Understanding Competency

Companies spend a disproportionate amount of time and money trying to improve their executional competencies (i.e. manufacturing) and comparatively little energy shoring up their less tangible competencies (i.e. consumer perceptions). However, it’s often times a company’s intangible competencies that control its destiny.

In 1997-98 Qualcomm wanted to enter the cell phone handset market. There was a lot of static in the category, with the established handset manufactures and wireless carriers investing significant sums marketing the same generic benefits: freedom, connectivity and clarity. It was a difficult environment to launch a new handset brand, but a great environment for understanding perceived competencies.
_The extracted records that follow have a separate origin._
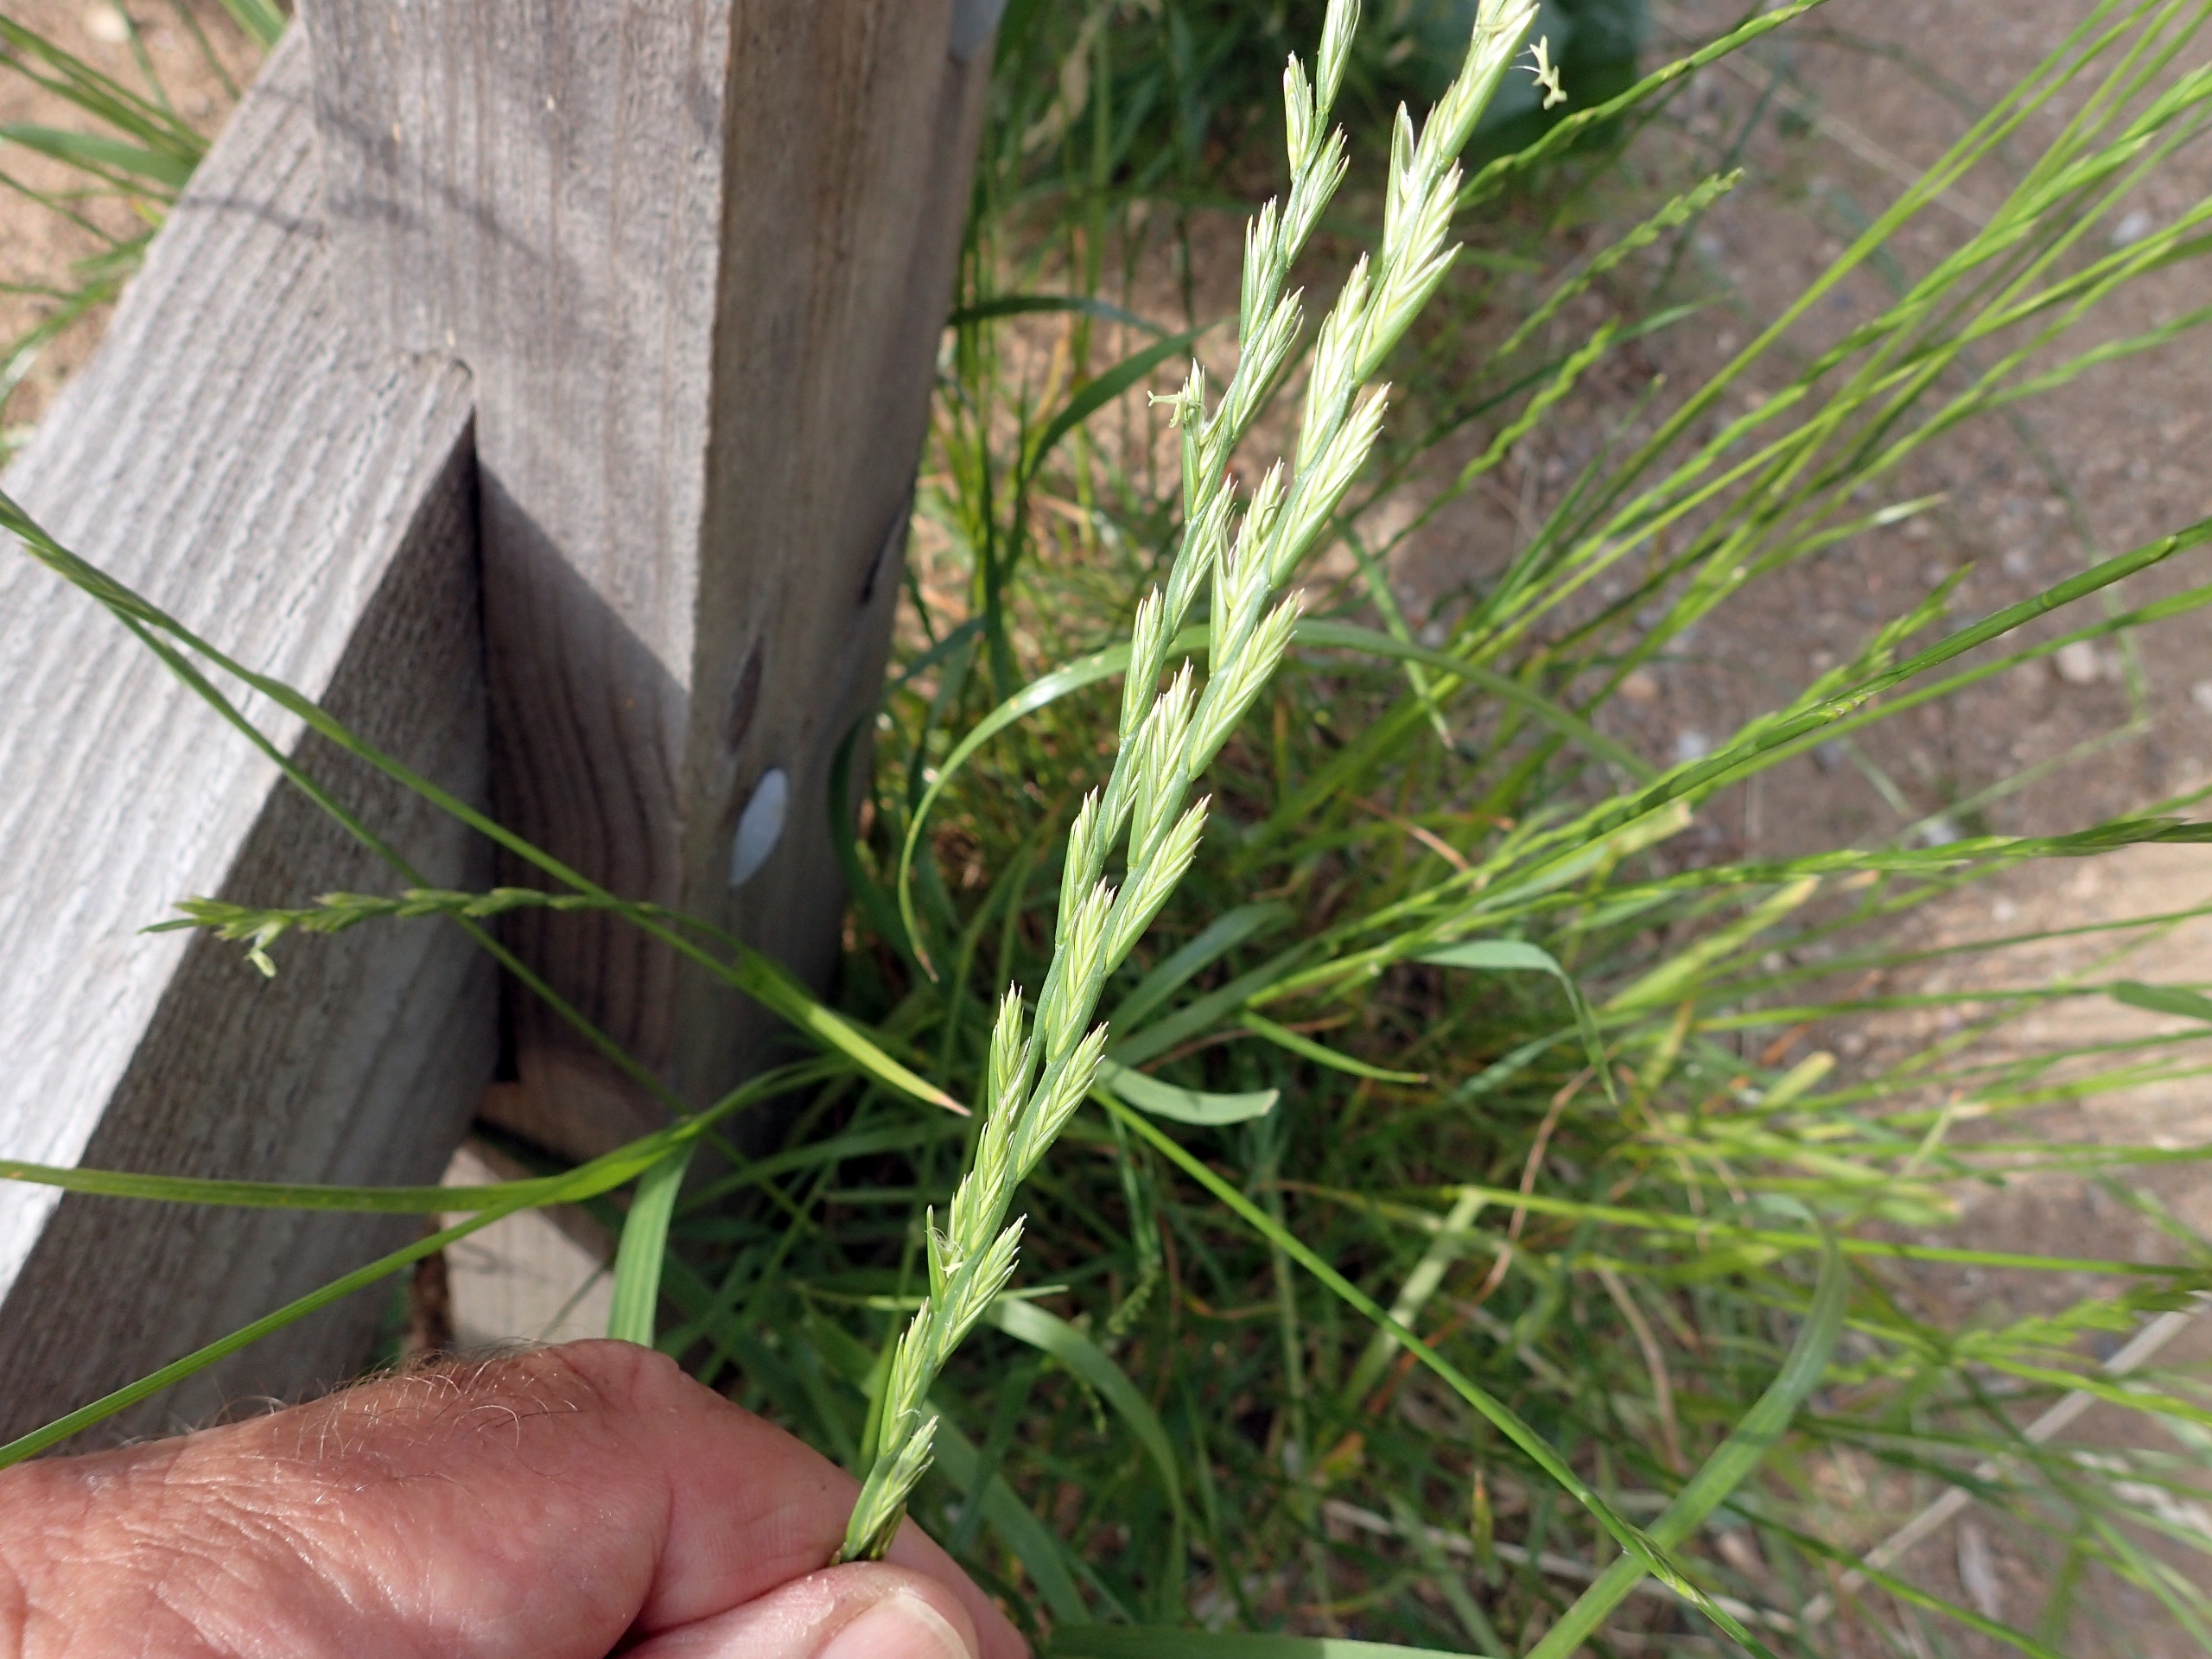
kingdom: Plantae
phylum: Tracheophyta
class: Liliopsida
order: Poales
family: Poaceae
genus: Lolium
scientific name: Lolium perenne
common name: Almindelig rajgræs
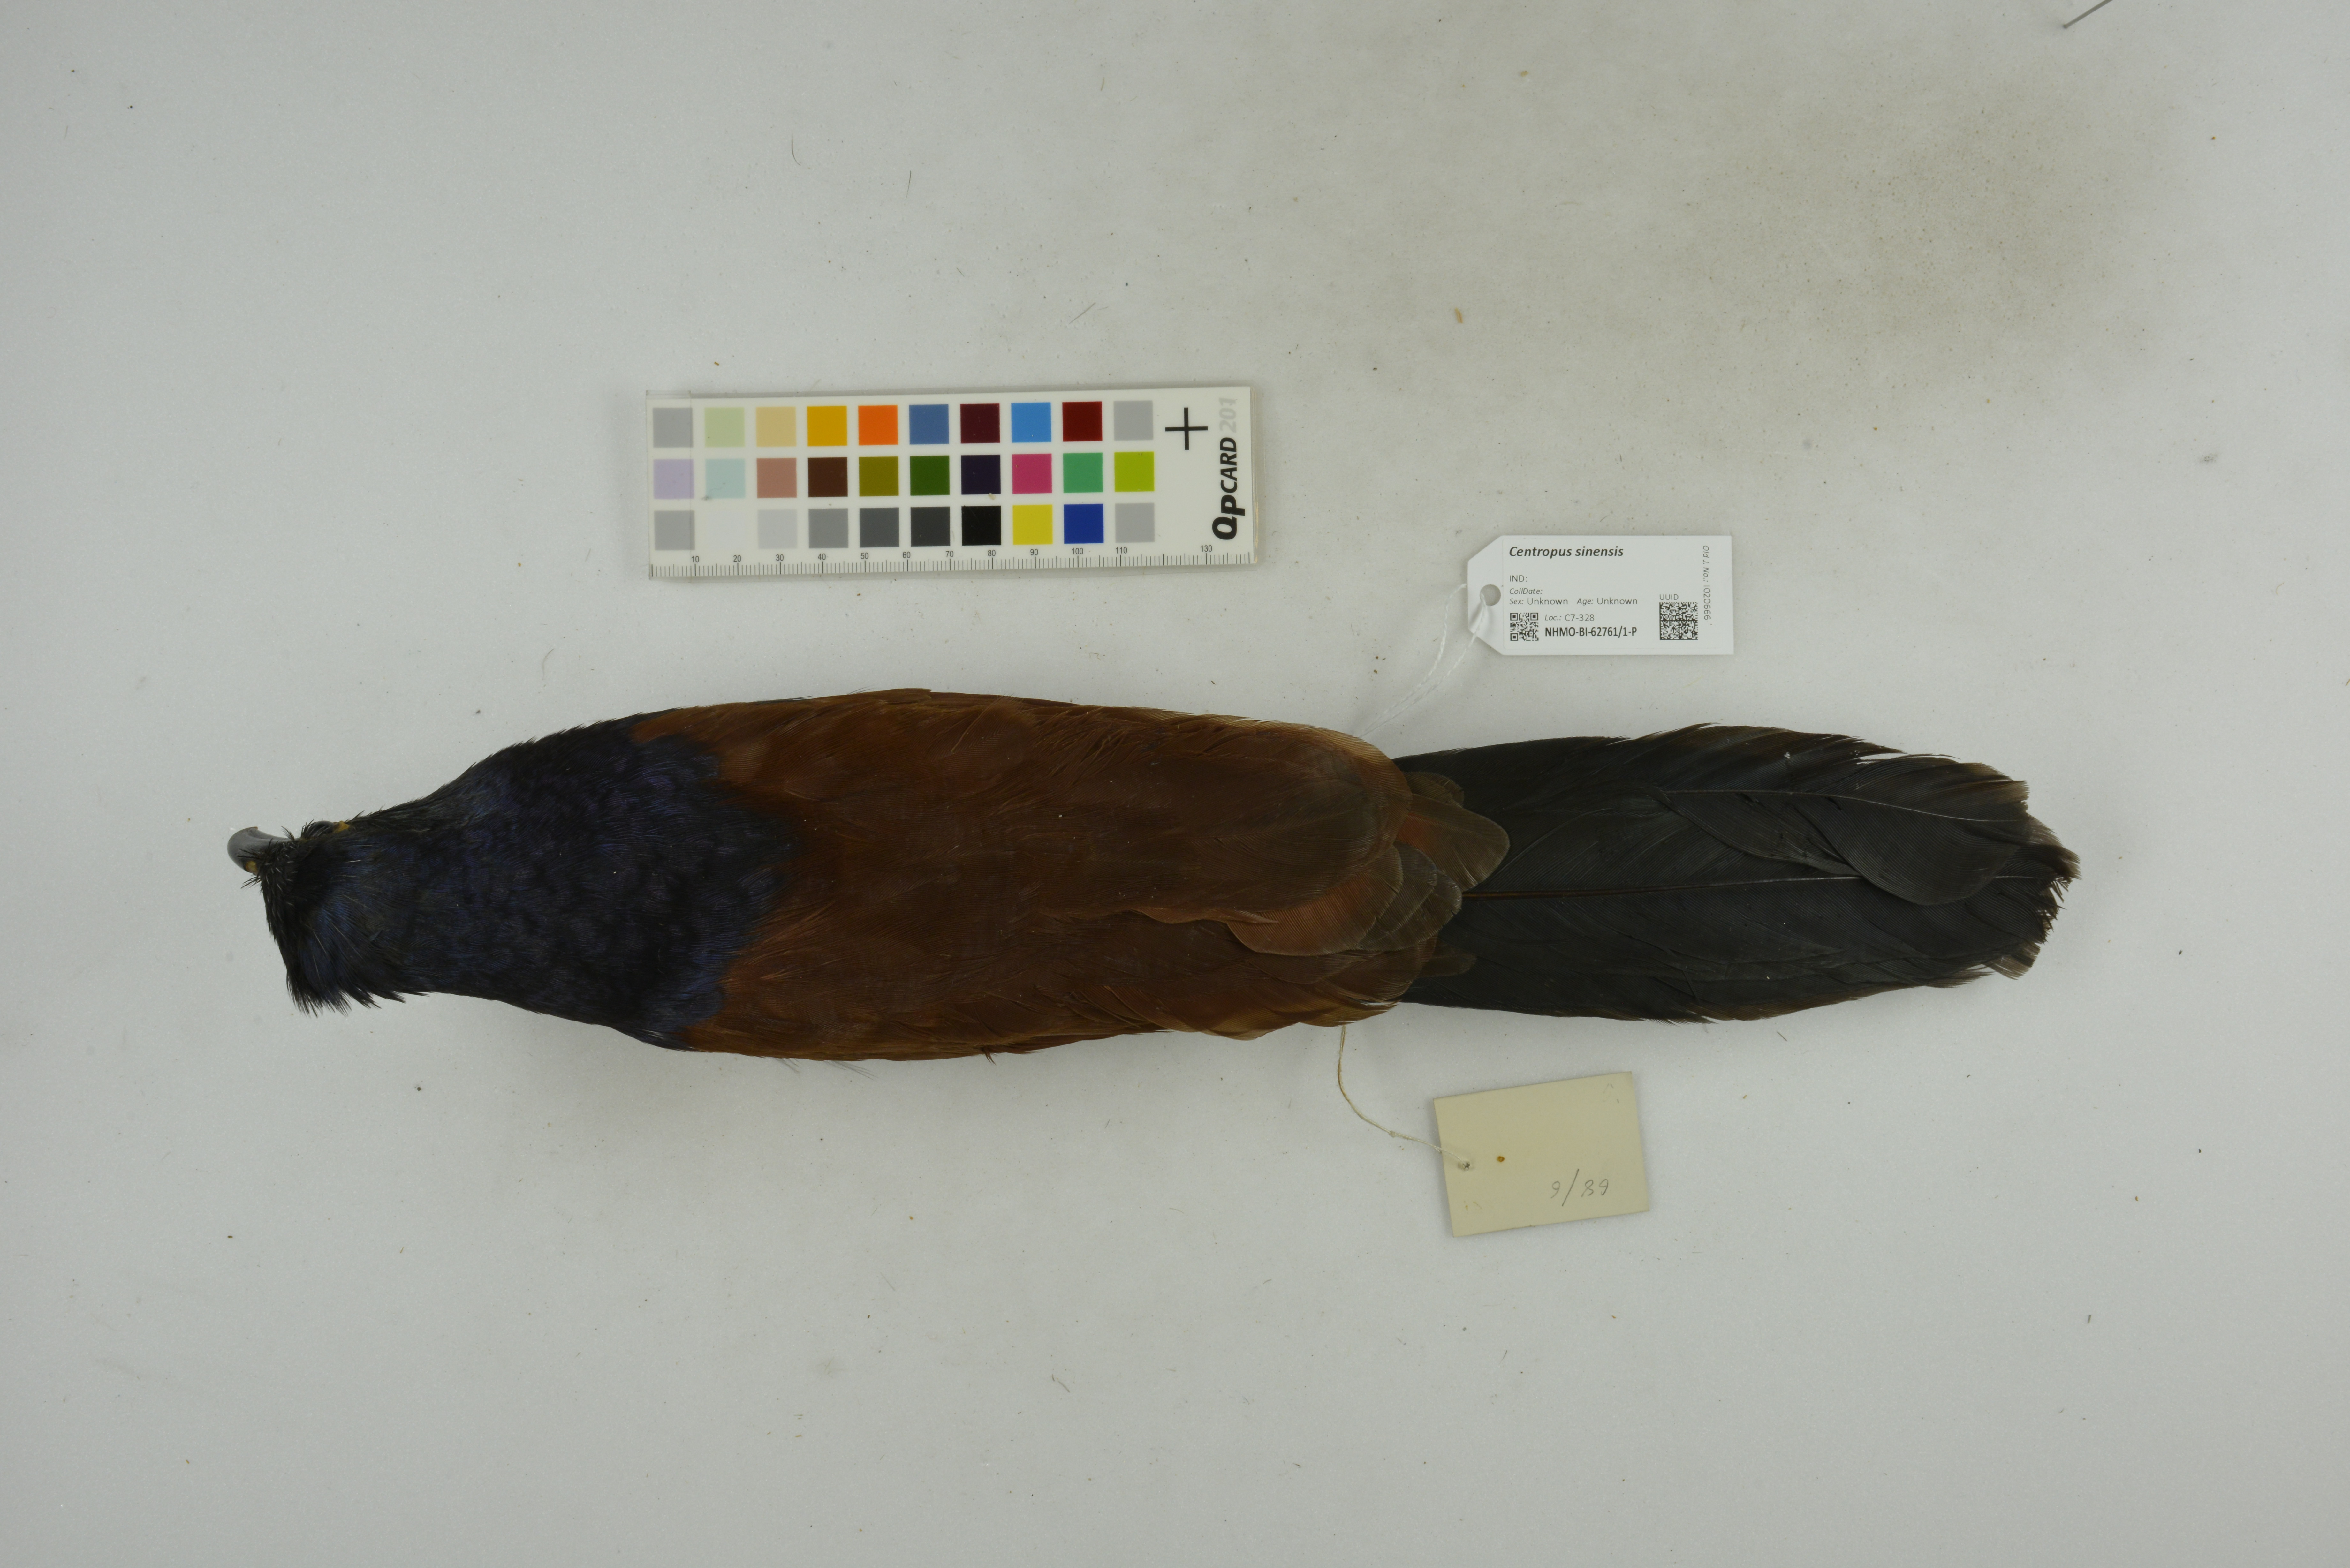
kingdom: Animalia
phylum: Chordata
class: Aves
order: Cuculiformes
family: Cuculidae
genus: Centropus
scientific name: Centropus sinensis
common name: Greater coucal
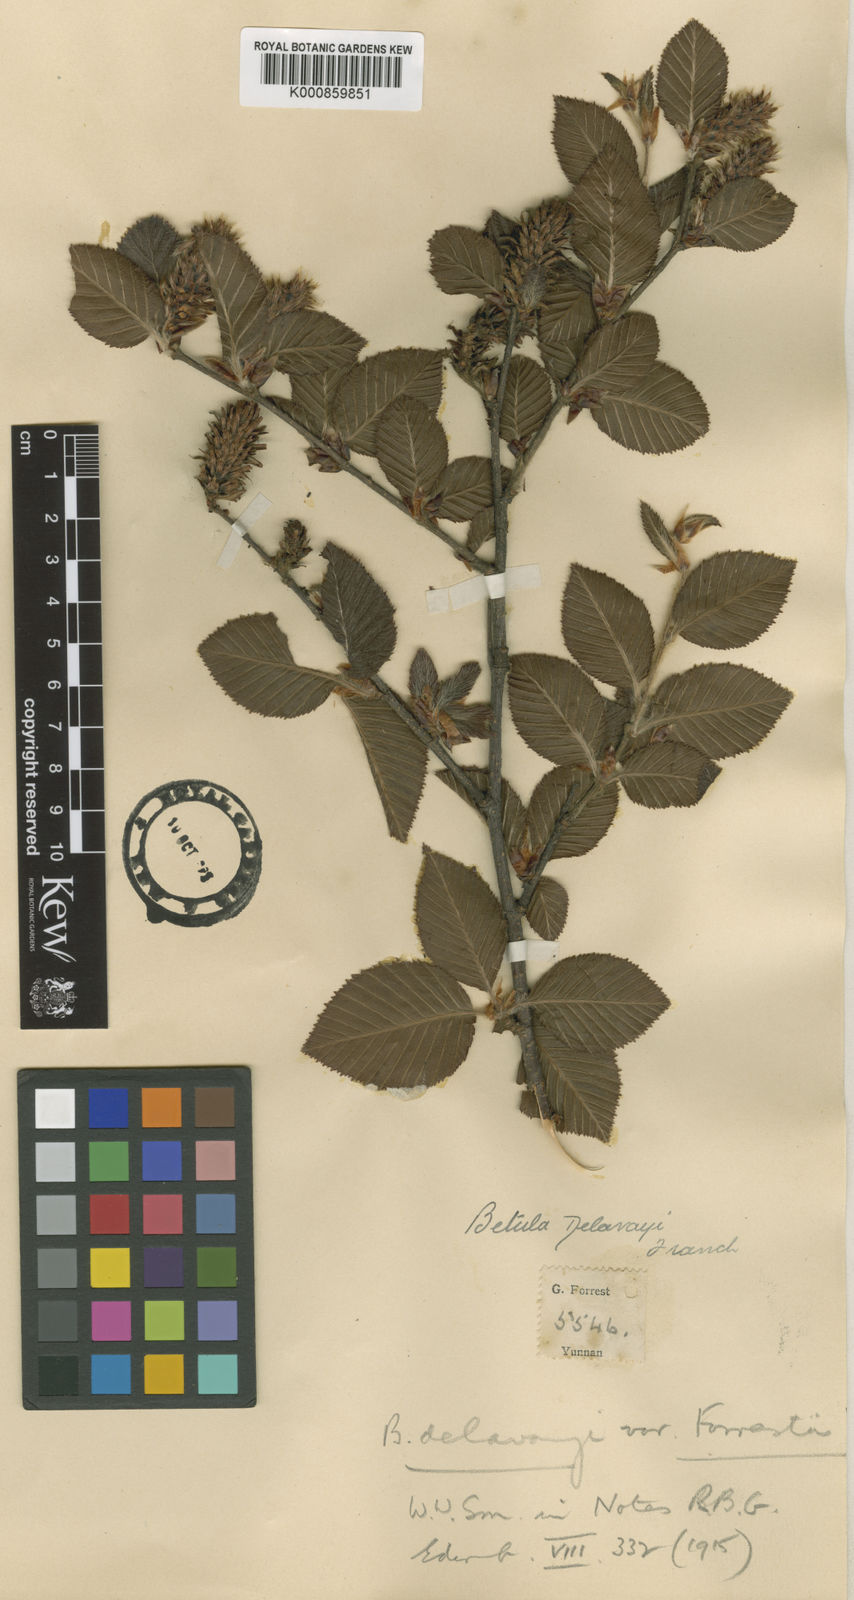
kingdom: Plantae
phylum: Tracheophyta
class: Magnoliopsida
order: Fagales
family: Betulaceae
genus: Betula
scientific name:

At the time, the technological fight over digital standards (CDMA vs. GSM) was just beginning. Yet despite the significant technological advancements being made, consumers were already starting to see cell phones as being somewhat mundane technology. In focus groups consumers would place cell phones near landline phones on a technological continuum (the continuum would obviously look different today). From a consumers’ perspective, once most people have something, its mystique wears off.
The receding technological stature of cell phones in the minds of consumers diminished the perceived competencies of the category. A prophetic piece of quantitative research done at the time showed that people were likely to consider non-cell phone brands over established cell phone brands when purchasing their next phone. (Again, remember that this was conducted in 1998). This demonstrated that broad inventive credentials trumped category specific credentials. Said another way, the more inventive a company is perceived to be, the more consumers believe that anything it makes will be really cool.
Having spent enormous effort designing, manufacturing and distributing a product, it is only natural for companies to want to market its features and benefits. Consumers, however, frequently take these efforts for granted. That’s not to say that the mousetrap doesn’t matter, just that consumers’ purchase decisions are often driven by criteria other than features and benefits.